Zakrzewski is grateful for all the help the Bowery Mission has provided him with, but more so for introducing him to his Savior.
Another success story goes by the name of Kiki Adebola, a Nigerian immigrant who came to New York in the early 80s in search of the American Dream.
“I used to house soldiers and G.I.s in Nigeria,” Adebola says. “I used to show them where to get the weed and the girls. That’s how I was introduced to American people.”
After arriving in New York and enrolling at a college in Brooklyn, Adebola had a prosperous future ahead of him, until his addiction to crack cocaine got the better of him.
“First I was in control of it, but as time went on, it flipped the script on me and I became a slave to it,” he says. “Drugs will take you places that you really don’t want to go, they will cost you more than you would like to pay and they will keep you longer than you’d like to stay.”
Adebola stayed with his addiction for eight years, living on the streets of New York and “hustling” tourists just to stay alive. It was only when he met Macklin that he realized that life could be different.
Listening to the testimonies of these individuals, one cannot ignore their repeated referral to one another as “brother,” as if they were members of a fraternity. In fact, they even refer to the Mission as “the house.” This is the product of an undeniable sense of brotherhood that fills the hallways of the Bowery Mission.

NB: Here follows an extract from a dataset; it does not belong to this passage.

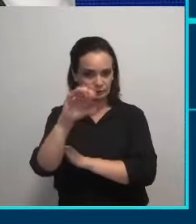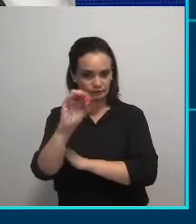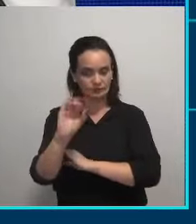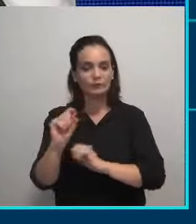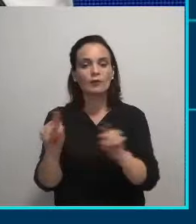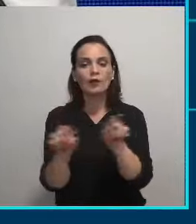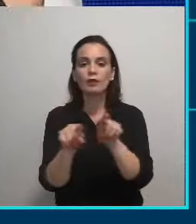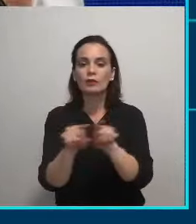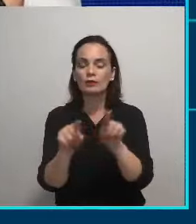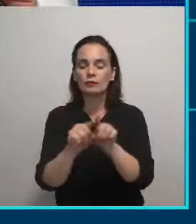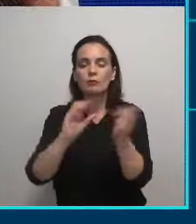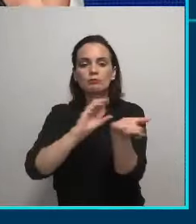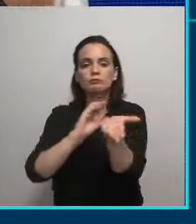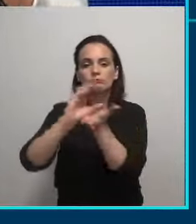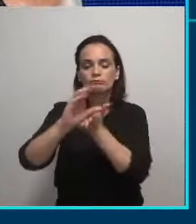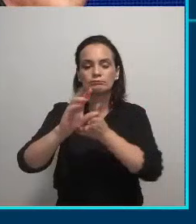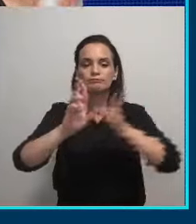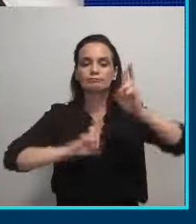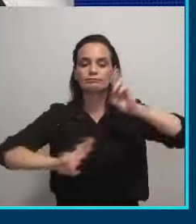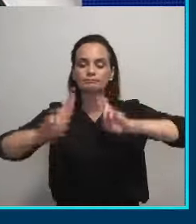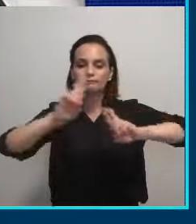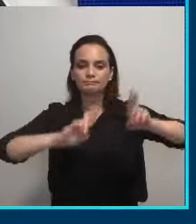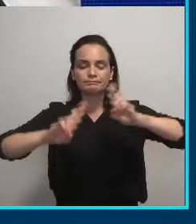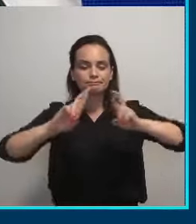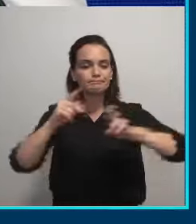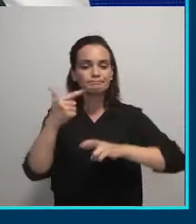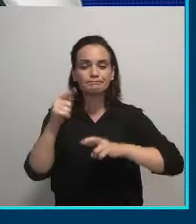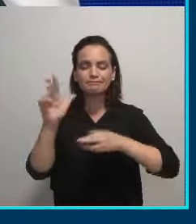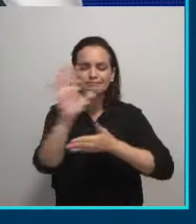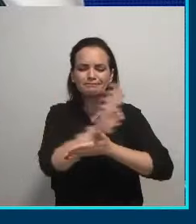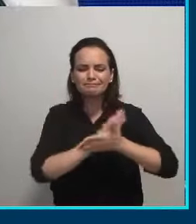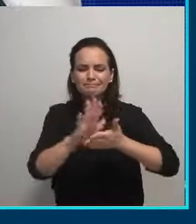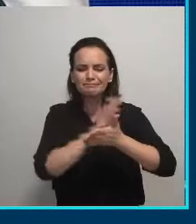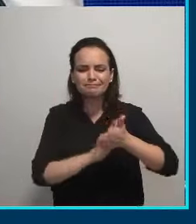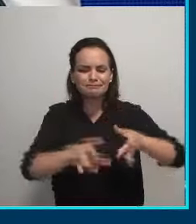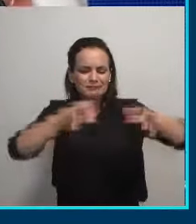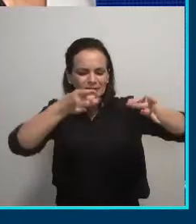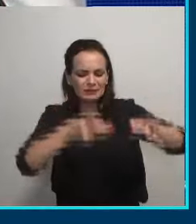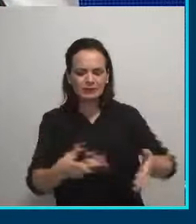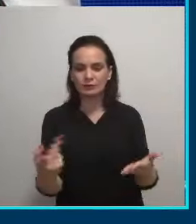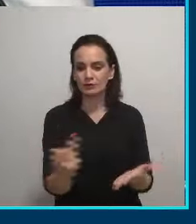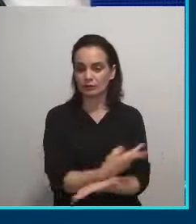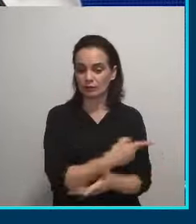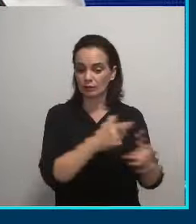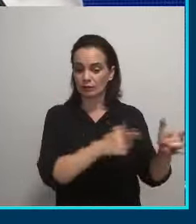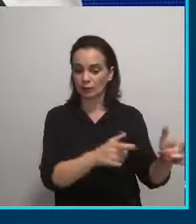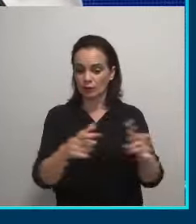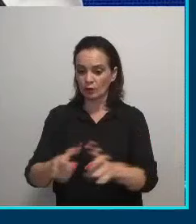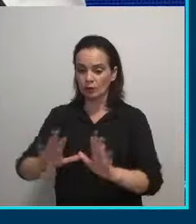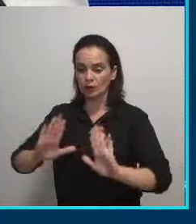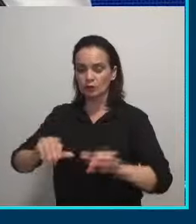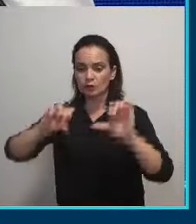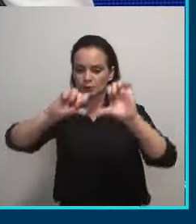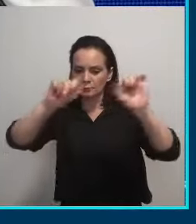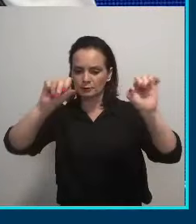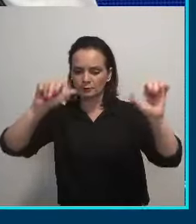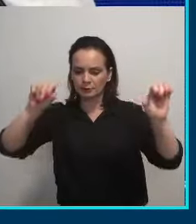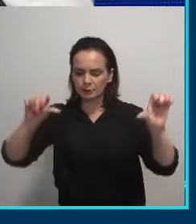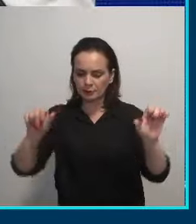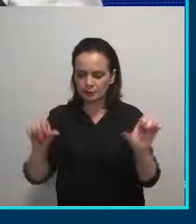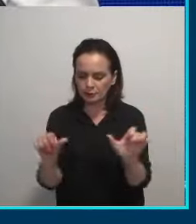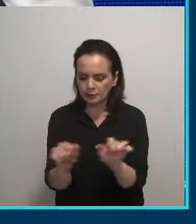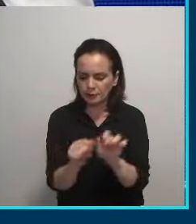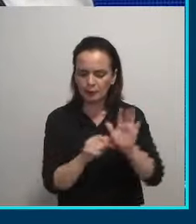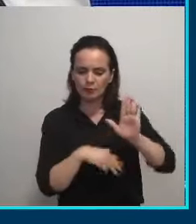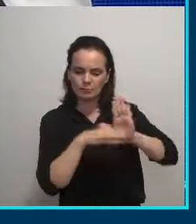monitoramento para que não haja nenhum descarte regular em nenhuma área dessas que já estão mapeadas. Quando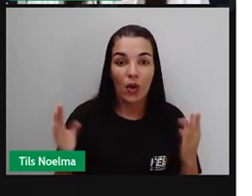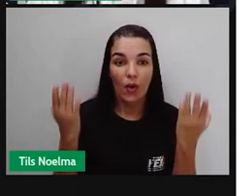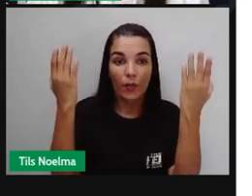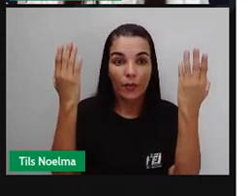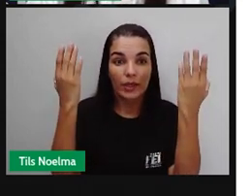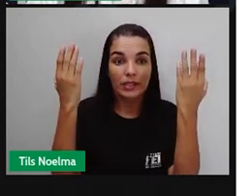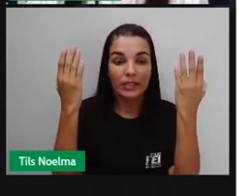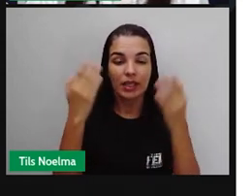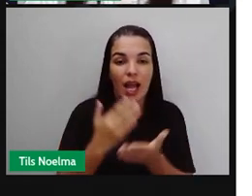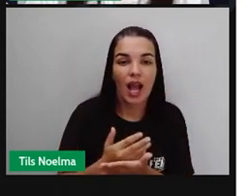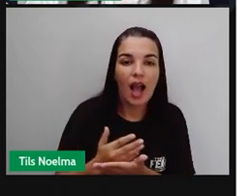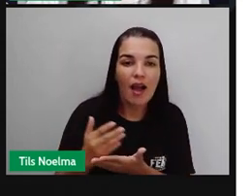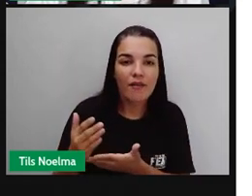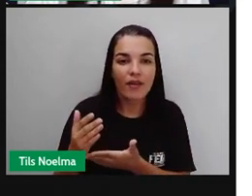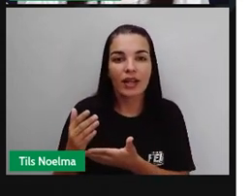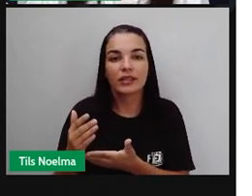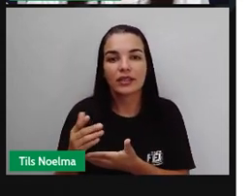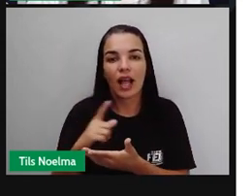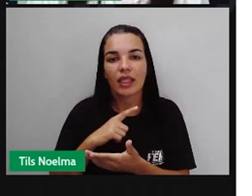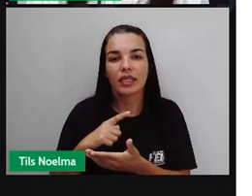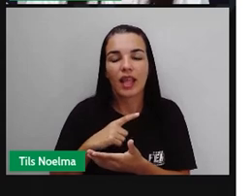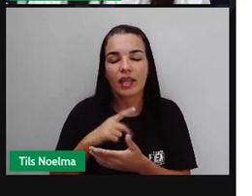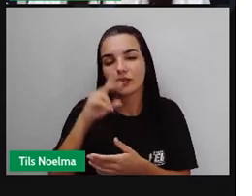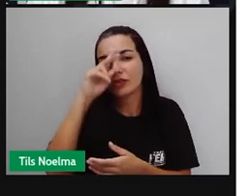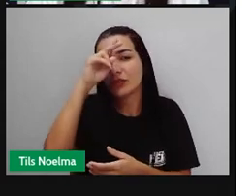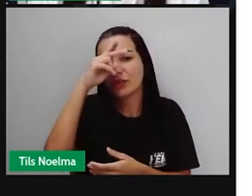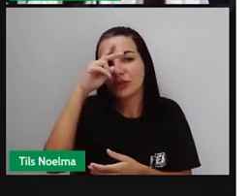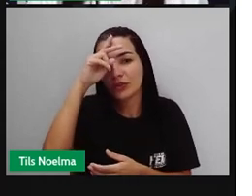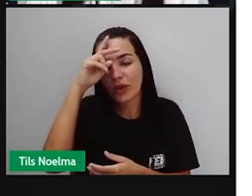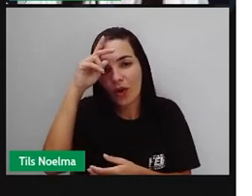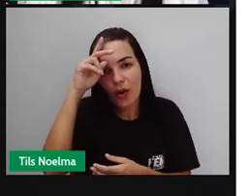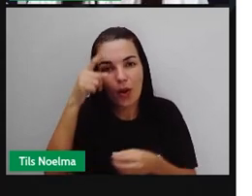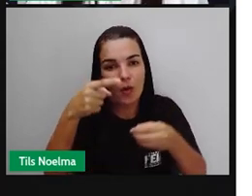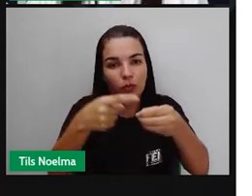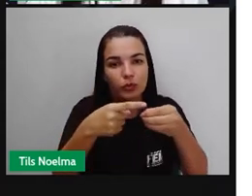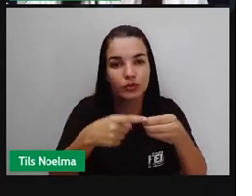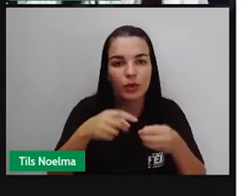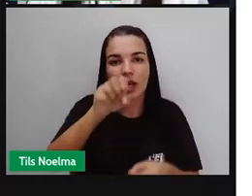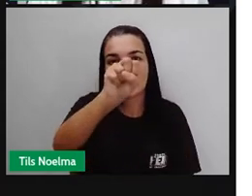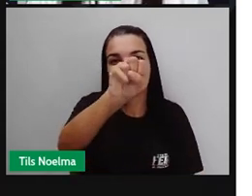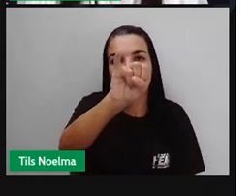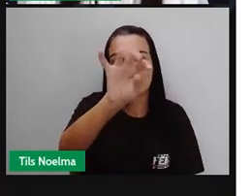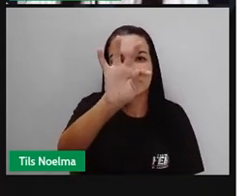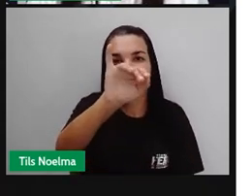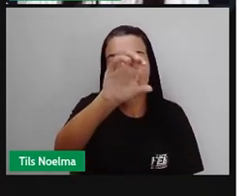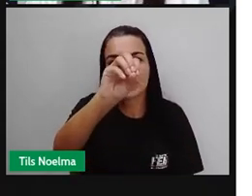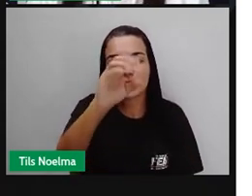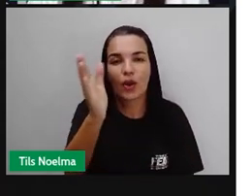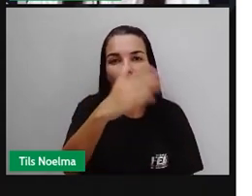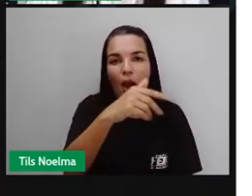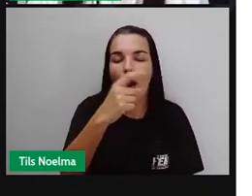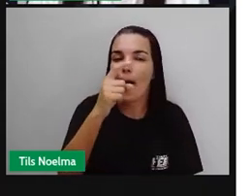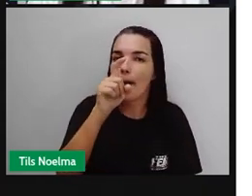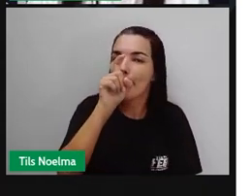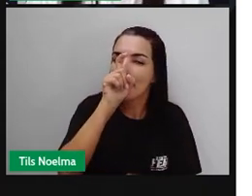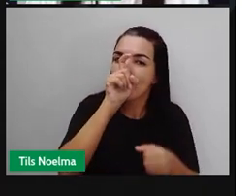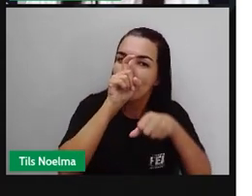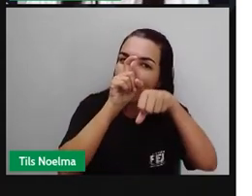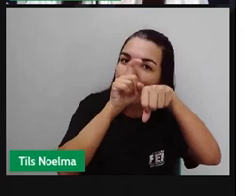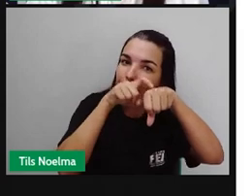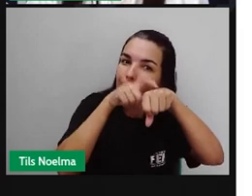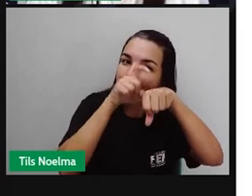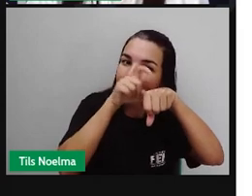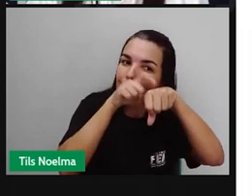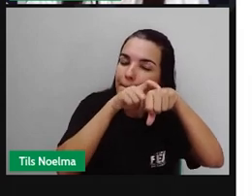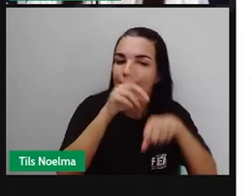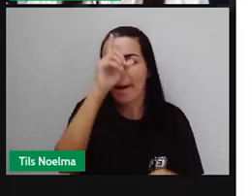Narizinho, que começam aí as histórias de Monteiro Lobato sobre o sítio do Pica-Pau Amarelo, né? Aí já vão apresentar já os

Nobody can save themselves from the kind of perils that are carried through the Mission’s iconic red doors each day, and strength through brotherhood is the only way to win when the stakes are human lives. Thankfully, that is a hand that graduates of the Bowery Mission will not have to play.
“The American dream talks about a house, car, wife and kids – I have all that,” says Adebola. “The only thing I don’t have is a dog named Bingo and a cat named Fluffy.”